Augustinus'a göre tanrı, insanı özgür olarak yaratır; lakin bu özgürlük, ilk
insan olan Adem'in arzu ve kibri nedeniyle günah işlemesine neden olur. İnsan,
böylece dünyaya "düşer"; günah, ilk insandan türeyenlere intikal
eder. Günah, insanın fıtratına dönüşür. İnsanın bu günahkârlıktan kurtulması
ancak tanrının inayetiyle olanaklıdır. Augustinus'un "Bizde, bizden de
derin bir varlık vardır." düşüncesi, Batı teolojisini ve felsefesini
derinden etkilenmiştir. Yeni-platonculuğa yakın olan filozofun, "İmanın
olmadığı yerde ne bilgi ne de hakikat vardır." ilkesine dayanan dünya
görüşü, tam bir fideist karakter taşır. De Civitate Dei (Tanrı Ülkesi) adlı
eserinde evrensel kilise düzenini yani Tanrı Ülkesi'ni, günahkar dünya
devletinin yani Civitas Terrena'nın (Yeryüzü Ülkesi) karşısına koyar. Bu doktrin,
papalığın feodallere karşı mücadelesinde önemli bir rol oynar: ileride
kurulacak kilise devletinin kuramsal teolojik felsefi temelleri de böylece
atılmış olur.
Augustinus, Aquinaslı Thomas'ın Hıristiyan felsefesinde
ağırlığını hissettirmeye başladığı 13. yüzyıla kadar damgasını vurmuştur.
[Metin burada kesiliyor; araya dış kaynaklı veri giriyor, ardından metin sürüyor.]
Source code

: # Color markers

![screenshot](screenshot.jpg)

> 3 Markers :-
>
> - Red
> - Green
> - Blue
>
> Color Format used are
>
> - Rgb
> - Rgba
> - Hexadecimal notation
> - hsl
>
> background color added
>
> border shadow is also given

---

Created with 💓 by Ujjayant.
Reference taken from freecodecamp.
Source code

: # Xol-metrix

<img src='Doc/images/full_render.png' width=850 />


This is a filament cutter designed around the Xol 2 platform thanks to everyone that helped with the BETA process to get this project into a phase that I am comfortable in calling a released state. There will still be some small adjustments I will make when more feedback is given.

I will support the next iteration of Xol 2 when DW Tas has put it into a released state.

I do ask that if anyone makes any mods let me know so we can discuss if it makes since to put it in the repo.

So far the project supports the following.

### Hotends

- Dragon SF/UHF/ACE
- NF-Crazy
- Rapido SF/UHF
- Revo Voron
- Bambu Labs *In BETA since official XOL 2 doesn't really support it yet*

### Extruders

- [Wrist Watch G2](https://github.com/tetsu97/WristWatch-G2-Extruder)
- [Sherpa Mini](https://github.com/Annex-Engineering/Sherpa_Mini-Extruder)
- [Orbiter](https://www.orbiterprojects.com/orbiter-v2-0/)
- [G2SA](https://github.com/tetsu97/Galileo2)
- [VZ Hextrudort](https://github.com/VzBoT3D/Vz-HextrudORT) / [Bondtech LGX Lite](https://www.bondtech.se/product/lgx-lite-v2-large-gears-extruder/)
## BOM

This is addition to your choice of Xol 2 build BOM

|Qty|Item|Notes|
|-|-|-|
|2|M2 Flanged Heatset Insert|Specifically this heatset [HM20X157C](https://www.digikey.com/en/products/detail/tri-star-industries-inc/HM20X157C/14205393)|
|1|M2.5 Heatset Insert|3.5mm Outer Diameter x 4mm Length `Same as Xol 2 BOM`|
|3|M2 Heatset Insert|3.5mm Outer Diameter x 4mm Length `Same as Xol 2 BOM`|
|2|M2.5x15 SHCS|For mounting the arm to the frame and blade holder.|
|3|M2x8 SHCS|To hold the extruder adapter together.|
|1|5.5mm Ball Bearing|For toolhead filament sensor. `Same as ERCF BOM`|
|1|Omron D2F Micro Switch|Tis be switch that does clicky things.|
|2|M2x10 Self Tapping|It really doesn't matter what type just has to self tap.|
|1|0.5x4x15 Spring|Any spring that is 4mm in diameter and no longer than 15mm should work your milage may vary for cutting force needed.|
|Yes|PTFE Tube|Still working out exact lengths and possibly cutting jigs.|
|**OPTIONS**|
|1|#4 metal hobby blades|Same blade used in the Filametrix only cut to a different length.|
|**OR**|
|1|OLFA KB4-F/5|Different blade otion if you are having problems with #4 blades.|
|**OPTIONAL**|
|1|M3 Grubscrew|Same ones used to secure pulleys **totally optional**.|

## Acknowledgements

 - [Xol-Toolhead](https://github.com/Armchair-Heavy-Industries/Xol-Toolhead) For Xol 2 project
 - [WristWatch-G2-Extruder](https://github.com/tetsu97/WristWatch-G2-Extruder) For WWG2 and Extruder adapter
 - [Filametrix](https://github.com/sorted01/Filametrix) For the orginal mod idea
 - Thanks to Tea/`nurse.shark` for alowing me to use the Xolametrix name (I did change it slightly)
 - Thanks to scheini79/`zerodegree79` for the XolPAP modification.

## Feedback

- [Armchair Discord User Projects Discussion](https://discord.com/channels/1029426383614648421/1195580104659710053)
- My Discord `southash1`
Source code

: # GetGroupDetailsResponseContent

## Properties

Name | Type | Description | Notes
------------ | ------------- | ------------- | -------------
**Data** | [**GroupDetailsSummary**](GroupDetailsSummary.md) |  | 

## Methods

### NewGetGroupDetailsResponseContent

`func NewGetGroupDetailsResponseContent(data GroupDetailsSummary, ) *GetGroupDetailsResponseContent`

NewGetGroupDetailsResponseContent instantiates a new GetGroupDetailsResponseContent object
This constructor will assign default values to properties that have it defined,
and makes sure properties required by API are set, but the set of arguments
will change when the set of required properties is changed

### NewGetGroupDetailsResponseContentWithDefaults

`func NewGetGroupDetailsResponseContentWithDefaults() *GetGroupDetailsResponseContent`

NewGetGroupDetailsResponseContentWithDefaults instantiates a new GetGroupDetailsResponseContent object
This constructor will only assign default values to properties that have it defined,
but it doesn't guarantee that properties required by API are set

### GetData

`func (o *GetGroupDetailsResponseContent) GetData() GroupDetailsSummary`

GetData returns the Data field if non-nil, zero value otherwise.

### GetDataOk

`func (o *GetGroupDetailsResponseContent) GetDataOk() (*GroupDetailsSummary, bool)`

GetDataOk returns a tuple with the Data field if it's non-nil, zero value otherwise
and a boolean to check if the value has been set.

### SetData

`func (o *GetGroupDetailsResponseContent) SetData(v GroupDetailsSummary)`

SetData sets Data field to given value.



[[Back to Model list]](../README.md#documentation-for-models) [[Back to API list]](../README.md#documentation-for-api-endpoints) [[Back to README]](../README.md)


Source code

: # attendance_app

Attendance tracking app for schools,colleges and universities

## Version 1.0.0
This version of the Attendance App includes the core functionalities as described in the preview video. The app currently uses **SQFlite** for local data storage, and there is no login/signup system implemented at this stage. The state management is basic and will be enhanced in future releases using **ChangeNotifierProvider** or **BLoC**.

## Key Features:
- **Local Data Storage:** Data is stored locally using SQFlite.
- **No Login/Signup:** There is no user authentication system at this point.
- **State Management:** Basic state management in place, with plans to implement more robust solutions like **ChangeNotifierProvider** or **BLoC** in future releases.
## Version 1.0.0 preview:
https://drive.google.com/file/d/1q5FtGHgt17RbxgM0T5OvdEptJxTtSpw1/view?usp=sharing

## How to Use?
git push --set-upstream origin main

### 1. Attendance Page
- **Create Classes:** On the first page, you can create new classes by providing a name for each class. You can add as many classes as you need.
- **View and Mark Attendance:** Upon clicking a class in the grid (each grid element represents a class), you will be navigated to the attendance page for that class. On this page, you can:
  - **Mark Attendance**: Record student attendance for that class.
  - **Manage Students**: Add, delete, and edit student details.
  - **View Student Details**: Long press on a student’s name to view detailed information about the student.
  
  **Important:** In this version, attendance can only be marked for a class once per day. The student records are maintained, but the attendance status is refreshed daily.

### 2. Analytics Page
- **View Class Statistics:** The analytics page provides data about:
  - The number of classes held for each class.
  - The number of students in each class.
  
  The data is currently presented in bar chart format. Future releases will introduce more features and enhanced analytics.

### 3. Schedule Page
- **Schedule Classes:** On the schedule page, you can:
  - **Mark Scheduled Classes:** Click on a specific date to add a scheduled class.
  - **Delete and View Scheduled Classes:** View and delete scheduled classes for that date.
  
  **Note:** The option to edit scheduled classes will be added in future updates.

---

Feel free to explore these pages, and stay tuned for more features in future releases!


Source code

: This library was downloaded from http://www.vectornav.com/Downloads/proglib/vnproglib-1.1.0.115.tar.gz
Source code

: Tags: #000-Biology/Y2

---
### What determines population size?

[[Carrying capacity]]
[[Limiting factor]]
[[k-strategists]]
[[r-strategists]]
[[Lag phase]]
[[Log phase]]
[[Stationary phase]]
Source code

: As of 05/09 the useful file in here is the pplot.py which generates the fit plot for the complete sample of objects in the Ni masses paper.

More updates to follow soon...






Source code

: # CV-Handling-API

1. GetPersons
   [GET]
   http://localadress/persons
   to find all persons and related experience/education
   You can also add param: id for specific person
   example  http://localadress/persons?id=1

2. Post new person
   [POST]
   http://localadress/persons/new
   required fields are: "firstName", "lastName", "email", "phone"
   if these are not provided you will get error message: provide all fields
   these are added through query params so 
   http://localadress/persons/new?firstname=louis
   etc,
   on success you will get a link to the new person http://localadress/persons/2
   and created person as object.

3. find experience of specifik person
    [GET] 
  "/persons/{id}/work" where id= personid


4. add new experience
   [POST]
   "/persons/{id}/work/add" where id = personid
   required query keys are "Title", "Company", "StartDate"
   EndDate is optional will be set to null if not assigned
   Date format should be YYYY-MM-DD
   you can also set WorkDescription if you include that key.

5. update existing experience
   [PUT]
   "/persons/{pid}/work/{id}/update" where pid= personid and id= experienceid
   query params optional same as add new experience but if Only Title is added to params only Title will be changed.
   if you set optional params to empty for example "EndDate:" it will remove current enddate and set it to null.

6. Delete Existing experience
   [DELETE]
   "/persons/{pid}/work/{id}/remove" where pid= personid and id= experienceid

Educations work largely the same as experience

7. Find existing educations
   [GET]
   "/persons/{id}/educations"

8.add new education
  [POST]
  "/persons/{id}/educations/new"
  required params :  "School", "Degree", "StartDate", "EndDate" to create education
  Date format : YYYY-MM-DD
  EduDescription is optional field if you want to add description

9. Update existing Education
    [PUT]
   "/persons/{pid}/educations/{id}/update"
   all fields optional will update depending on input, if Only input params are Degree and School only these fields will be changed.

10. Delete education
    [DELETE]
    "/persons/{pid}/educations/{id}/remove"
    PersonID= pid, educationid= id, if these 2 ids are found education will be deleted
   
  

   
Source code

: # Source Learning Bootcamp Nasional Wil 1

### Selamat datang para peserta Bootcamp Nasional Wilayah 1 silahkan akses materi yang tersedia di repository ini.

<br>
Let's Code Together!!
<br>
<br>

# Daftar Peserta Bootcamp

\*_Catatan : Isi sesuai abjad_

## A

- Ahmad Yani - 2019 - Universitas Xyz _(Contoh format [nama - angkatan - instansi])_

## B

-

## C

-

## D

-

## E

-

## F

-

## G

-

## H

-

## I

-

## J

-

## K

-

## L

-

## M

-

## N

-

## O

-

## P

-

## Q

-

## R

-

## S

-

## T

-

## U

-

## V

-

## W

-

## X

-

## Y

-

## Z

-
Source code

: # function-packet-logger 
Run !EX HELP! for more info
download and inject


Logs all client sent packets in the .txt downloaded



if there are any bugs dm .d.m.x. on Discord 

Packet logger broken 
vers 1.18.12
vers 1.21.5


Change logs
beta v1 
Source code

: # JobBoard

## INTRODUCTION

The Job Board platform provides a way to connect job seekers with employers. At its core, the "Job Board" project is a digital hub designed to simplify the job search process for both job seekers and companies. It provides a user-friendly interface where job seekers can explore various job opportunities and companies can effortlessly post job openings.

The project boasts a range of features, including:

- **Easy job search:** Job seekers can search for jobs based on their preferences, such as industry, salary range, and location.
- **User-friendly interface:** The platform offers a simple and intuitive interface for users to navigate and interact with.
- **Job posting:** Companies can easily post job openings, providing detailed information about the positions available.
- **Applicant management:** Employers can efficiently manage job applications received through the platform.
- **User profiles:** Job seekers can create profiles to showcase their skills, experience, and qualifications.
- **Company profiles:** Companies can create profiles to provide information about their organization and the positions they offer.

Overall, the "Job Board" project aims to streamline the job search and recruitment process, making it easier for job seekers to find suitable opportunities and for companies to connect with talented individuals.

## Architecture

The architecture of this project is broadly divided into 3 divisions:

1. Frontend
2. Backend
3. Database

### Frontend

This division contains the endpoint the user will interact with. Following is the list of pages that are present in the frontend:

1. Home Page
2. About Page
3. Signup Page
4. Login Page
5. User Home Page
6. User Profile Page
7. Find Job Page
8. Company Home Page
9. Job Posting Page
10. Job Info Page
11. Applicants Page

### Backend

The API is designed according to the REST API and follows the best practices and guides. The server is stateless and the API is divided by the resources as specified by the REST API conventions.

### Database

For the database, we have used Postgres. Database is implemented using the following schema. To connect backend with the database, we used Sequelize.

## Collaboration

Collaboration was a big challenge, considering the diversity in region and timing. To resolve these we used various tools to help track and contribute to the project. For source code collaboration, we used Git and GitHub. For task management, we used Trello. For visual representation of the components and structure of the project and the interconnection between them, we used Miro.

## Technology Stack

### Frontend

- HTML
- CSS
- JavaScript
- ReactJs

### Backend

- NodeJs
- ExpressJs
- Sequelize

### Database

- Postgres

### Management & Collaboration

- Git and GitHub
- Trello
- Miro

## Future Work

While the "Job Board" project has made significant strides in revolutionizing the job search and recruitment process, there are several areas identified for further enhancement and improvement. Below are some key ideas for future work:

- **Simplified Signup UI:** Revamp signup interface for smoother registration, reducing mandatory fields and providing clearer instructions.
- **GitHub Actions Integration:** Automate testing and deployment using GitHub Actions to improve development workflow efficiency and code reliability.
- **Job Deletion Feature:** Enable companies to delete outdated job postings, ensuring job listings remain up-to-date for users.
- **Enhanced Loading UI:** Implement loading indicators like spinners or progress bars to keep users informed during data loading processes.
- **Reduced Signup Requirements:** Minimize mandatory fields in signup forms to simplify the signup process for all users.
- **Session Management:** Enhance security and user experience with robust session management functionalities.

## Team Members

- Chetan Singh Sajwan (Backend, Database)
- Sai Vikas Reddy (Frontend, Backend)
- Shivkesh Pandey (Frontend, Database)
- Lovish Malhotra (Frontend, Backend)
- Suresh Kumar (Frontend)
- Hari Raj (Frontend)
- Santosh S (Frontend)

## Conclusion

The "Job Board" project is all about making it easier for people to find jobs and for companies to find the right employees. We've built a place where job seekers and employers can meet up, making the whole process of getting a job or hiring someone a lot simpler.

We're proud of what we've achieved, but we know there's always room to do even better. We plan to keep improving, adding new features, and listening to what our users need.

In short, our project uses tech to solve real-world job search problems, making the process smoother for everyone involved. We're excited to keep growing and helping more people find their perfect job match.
Hıristiyanlığın doğumundan kurumsal bir yapıya kavuştuğu 400'lü yıllara değin süren
dönemi anlatan Patristik Felsefe ile Ortaçağ’ın sonuna değin süren Skolastik Felsefe
arasında yer alır ya da Patristik Felsefenin Skolastik Felsefeye dönüşmesinin
katalizörü olarak da değerlendirilebilir.
Yaşadığı Çağın Tipik
Özellikleri Nelerdir?
Geç Roma dönemi, erken Hıristiyanlık, iktidar boşluğu,
İbrahimi dinler, eşitlik fikri
Nasıl Bir Eğitim
Vardır?
Yedi Özgür Sanat
(Septem Artes Liberales)
Trivium: Retorik, Mantık ve Gramer
Quadrium: Matematik, Geometri, Müzik,
Astronomi
Bu sanat ve bilim dallarının karşısında özgür insana
yakışmayan el sanatları (artes illiberales) vardır.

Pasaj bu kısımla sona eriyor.